> [SET TASK 1]: Reproduce part of the patent description on microthrough-holes below, beginning at the words "BACKGROUND OF THE" and stopping after "high circuit density.".
> [SET TASK 2]:
Answer these questions from the patent description on microthrough-holes below.
(a) Into which three types are PCBs commonly categorized?
(b) In FIG. 1A, what is formed on the first stack plate 1a?
(c) What is used to drill through the insulation layer 3a at the copper window 9a?
> [SET TASK 3]: Resume the patent description on microthrough-holes below, starting right after its final sentence.

━━━ EXCERPTED PASSAGE ━━━

Method for manufacturing microthrough-hole in circuit board and circuit board structure with microthrough-hole

Description

BACKGROUND OF THE INVENTION

1. Field of the Invention

The present invention relates generally to a method for manufacturing microthrough-hole and a circuit board structure with microthrough-hole, and more specifically to a method for manufacturing microthrough-hole in a circuit board by using the pitch of the buried metal circuit as the diameter of the microthrough-hole, and employing the aspect that a laser beam easily penetrates insulation material but difficultly through metal material so as to effectively shrink the microthrough-hole, reduce its occupied area and achieve the demand of high circuit density.

2. The Prior Arts

In general, printed circuit boards (PCBs) are necessary for all electronic products to mount various electronic elements.

The PCBs are commonly categorized as single board, double boards and multiple boards. Recently, electronic gadgets have become much smaller, lighter, thinner, faster, and required more excellent performance, higher circuit density and lower cost. In particular, the present package technologies have a trend of high pin count, fine pitch and packed integration. As a result, it is very changing for the PCBs to implement the features of high density circuit layout, miniaturized holes, composite multiple layers and ultra thin plate. The processes of building up multiple layers and high density interconnection (HDI) are two widely used schemes for the multiple layer PCBs.

Please refer to FIGS. 1A-1D showing the interlayer connection structure in the prior arts. As shown in FIG. 1A, the first circuit 7a is formed on the first stack plate 1a. Next, the insulation layer 3a is formed on the first stack plate 1a and the first circuit 7a, and the second circuit 11a is formed on the insulation layer 3a (FIG. 1B). The pattern of copper window 9a is formed by etching the second circuit 11a through a process of manufacturing copper window (FIG. 1C). A laser beam is employed to drill through the insulation layer 3a at the copper window 9a to form the through-hole 14a on the first circuit 7a as the stop pad (FIG. 1D).

━━━ SUPPLIED INFORMATION ━━━

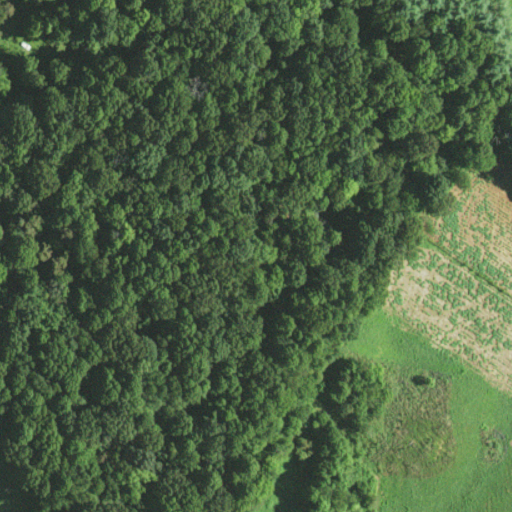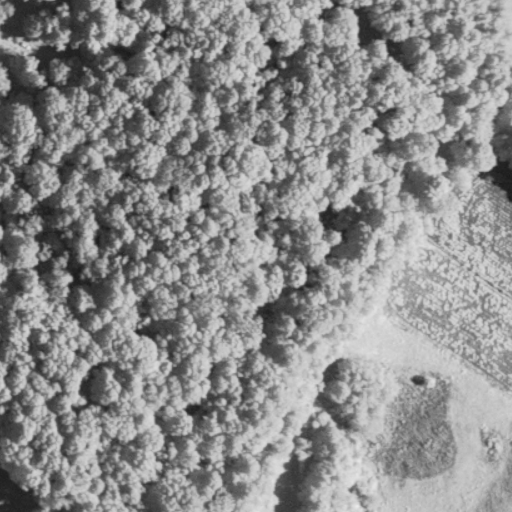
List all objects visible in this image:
park: (460, 48)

━━━

> [EXPECTED OUTPUT 1]:
BACKGROUND OF THE INVENTION

1. Field of the Invention

The present invention relates generally to a method for manufacturing microthrough-hole and a circuit board structure with microthrough-hole, and more specifically to a method for manufacturing microthrough-hole in a circuit board by using the pitch of the buried metal circuit as the diameter of the microthrough-hole, and employing the aspect that a laser beam easily penetrates insulation material but difficultly through metal material so as to effectively shrink the microthrough-hole, reduce its occupied area and achieve the demand of high circuit density.

> [EXPECTED OUTPUT 2]:
(a) Single board, double boards and multiple boards.
(b) The first circuit 7a.
(c) A laser beam.

> [EXPECTED OUTPUT 3]:
Traditional microvia is primarily manufactured by the laser drilling process such as conformal mask drilling, enlarge window drilling and copper direct drilling. Further refer to FIG. 1D showing the process of opening copper window in the prior arts. The insulation layer 3a, the second circuit 11a and the first circuit 7a are sequentially formed on the first stack plate 1a. Then, part of the second circuit 11a is etched to form the opening (copper window 9a), and the opening is processed by the laser 16a to form the through-hole 14a on the insulation layer 3a.

However, the diameter of the through-hole manufactured by the process of copper window is limited by the size of the laser beam passing through the mask, and particularly the processes of photoresist development and photolithography. As a result, the size of the window for the through-hole can not be further reduced and the circuit density of the circuit board is hard to increase.

Specifically, since it is difficult for the copper foil to absorb the laser, the process of photoresist development needs the help of the photolithography to form the opening in the second circuit 11a. Based on the current technology, the window formed on the patterned photoresist layer has a minimum size larger than 50 μm. Thus, the opening formed by etching the second circuit 11a is surely larger than 50 μm.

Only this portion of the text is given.